→ HOW TO COMPLETE THIS TASK
What you return should be the lines of the data containing "label", each in full.

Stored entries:
━━━

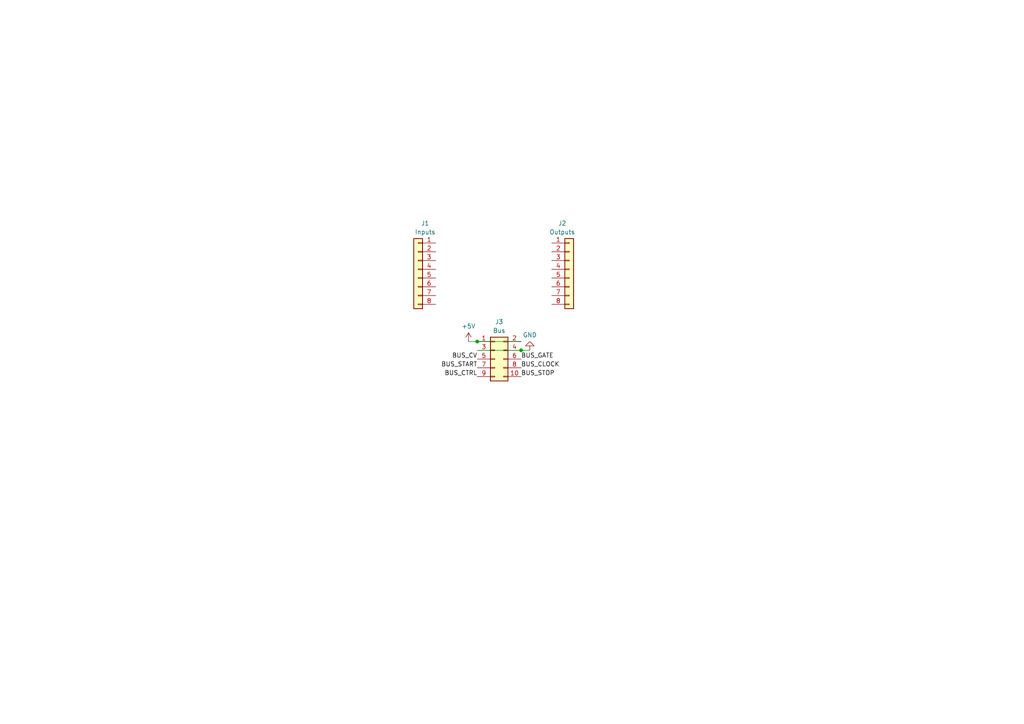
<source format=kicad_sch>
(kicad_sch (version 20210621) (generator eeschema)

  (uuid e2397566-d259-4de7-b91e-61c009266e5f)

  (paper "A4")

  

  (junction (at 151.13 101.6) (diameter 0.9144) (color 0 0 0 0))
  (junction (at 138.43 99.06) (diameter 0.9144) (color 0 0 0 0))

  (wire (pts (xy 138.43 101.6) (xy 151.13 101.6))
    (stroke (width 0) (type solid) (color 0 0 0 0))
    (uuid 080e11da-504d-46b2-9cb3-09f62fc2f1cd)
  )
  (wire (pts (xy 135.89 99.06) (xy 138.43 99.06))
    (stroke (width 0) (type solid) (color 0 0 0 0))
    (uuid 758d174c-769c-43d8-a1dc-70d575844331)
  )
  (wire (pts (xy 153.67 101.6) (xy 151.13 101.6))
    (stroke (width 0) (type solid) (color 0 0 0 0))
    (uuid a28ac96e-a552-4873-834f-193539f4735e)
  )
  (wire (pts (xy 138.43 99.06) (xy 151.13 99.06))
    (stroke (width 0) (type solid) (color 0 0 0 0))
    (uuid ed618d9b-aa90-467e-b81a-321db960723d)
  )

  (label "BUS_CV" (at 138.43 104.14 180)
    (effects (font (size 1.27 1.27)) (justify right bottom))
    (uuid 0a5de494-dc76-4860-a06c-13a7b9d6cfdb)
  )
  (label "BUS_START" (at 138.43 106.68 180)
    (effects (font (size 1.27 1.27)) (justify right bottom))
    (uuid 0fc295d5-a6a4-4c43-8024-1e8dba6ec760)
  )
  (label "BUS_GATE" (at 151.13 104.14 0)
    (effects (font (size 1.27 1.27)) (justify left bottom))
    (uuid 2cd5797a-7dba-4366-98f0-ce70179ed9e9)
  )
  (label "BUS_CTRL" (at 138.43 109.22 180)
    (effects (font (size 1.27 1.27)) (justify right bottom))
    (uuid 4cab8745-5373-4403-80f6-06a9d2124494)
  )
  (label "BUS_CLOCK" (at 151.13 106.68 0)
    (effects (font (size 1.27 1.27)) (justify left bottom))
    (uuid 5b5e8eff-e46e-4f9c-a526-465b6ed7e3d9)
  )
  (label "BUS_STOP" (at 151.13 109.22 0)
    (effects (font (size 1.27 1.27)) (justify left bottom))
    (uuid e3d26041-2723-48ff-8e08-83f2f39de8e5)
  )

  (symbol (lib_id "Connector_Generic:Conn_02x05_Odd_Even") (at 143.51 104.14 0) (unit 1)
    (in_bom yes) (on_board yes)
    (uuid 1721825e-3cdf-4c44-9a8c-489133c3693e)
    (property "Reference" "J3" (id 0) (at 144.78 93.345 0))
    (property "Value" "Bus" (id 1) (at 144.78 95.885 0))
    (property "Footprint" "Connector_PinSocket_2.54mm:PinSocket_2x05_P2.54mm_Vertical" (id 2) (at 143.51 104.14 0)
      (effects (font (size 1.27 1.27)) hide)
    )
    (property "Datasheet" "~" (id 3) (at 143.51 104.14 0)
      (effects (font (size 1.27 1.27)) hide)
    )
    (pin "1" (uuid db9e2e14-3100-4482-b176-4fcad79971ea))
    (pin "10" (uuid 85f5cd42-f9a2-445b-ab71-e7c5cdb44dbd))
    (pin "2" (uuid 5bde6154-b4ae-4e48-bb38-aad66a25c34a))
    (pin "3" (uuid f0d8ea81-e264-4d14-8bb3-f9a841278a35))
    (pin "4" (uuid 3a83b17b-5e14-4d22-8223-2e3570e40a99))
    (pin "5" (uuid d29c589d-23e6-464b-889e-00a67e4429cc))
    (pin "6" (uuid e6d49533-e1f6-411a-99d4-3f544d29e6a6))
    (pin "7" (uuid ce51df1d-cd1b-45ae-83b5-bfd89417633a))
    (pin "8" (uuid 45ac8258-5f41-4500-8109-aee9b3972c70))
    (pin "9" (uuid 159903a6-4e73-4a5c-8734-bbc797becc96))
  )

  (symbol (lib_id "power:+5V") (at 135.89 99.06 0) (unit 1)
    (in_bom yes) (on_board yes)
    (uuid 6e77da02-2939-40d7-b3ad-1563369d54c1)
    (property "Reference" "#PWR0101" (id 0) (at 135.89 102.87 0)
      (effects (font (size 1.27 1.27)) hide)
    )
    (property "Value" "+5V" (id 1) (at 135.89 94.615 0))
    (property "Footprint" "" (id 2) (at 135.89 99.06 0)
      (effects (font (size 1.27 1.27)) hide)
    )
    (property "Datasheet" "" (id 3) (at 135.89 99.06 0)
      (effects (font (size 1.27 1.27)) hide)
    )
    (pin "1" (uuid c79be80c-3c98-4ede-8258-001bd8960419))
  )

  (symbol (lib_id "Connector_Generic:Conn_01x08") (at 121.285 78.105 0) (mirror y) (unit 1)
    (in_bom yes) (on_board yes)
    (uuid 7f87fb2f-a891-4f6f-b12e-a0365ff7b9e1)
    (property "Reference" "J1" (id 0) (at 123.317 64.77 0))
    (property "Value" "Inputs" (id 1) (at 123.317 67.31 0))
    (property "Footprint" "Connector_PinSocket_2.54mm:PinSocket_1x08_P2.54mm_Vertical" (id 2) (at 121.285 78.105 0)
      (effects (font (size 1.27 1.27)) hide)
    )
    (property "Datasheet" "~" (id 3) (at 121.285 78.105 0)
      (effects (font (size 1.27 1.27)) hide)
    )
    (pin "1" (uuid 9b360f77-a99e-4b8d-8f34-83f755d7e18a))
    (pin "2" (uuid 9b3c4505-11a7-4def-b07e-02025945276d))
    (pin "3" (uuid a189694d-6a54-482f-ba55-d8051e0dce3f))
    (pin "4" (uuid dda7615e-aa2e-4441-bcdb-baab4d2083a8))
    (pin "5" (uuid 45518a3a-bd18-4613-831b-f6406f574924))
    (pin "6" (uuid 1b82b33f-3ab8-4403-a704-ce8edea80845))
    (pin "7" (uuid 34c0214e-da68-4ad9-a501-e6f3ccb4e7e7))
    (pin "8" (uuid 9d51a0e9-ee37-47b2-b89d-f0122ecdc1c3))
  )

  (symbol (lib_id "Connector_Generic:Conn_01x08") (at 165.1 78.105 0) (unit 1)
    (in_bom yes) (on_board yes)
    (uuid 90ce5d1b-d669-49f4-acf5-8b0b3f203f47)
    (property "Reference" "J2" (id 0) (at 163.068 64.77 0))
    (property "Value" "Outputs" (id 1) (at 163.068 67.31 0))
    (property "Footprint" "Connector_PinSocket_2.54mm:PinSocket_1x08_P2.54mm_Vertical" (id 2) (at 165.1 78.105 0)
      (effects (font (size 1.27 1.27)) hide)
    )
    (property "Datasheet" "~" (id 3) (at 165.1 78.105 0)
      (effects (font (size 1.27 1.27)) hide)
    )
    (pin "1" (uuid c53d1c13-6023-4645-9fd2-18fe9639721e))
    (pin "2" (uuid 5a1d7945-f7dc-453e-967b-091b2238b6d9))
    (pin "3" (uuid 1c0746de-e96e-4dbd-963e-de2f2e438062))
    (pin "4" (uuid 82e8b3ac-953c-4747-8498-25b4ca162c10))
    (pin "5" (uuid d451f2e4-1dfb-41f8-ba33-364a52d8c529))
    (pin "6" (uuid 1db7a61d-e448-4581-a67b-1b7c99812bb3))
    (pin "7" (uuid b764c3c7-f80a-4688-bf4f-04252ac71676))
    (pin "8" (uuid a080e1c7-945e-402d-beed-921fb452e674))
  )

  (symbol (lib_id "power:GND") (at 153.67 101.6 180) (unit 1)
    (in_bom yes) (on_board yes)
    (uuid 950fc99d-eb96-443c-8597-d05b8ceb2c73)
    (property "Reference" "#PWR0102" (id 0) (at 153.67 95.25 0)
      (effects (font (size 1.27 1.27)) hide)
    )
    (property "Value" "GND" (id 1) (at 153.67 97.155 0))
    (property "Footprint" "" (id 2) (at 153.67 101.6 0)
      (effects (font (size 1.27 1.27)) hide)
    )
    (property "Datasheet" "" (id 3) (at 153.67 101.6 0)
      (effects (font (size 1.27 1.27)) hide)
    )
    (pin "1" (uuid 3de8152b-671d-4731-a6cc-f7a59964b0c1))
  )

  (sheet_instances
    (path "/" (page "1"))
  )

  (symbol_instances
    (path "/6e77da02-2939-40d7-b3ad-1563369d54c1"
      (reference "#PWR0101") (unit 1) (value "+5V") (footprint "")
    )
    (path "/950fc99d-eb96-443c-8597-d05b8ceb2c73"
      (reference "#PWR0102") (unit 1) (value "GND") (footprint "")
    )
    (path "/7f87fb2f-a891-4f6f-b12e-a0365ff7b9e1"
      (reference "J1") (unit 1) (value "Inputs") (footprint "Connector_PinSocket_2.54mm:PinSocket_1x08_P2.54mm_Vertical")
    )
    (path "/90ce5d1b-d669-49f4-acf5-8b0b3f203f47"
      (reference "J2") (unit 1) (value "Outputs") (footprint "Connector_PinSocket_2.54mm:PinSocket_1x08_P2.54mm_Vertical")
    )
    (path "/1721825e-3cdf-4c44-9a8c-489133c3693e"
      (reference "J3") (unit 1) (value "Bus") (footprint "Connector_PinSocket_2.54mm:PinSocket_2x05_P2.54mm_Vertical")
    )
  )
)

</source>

━━━

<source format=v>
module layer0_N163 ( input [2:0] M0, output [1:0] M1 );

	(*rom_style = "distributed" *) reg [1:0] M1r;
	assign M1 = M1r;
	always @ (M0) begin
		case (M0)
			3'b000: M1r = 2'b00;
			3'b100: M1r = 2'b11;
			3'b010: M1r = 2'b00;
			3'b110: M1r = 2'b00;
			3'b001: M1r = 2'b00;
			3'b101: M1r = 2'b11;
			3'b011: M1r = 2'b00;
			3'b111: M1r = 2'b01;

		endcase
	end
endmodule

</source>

━━━

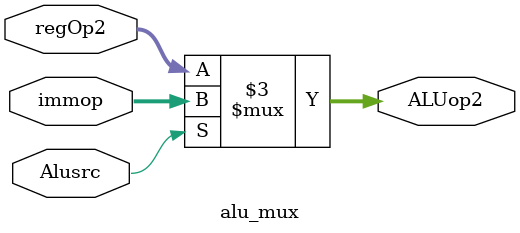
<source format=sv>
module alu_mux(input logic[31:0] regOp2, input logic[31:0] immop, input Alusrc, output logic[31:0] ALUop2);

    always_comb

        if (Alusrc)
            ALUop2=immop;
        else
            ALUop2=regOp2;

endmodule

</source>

━━━

→ TASK RESULT
  (label "BUS_CV" (at 138.43 104.14 180)
  (label "BUS_START" (at 138.43 106.68 180)
  (label "BUS_GATE" (at 151.13 104.14 0)
  (label "BUS_CTRL" (at 138.43 109.22 180)
  (label "BUS_CLOCK" (at 151.13 106.68 0)
  (label "BUS_STOP" (at 151.13 109.22 0)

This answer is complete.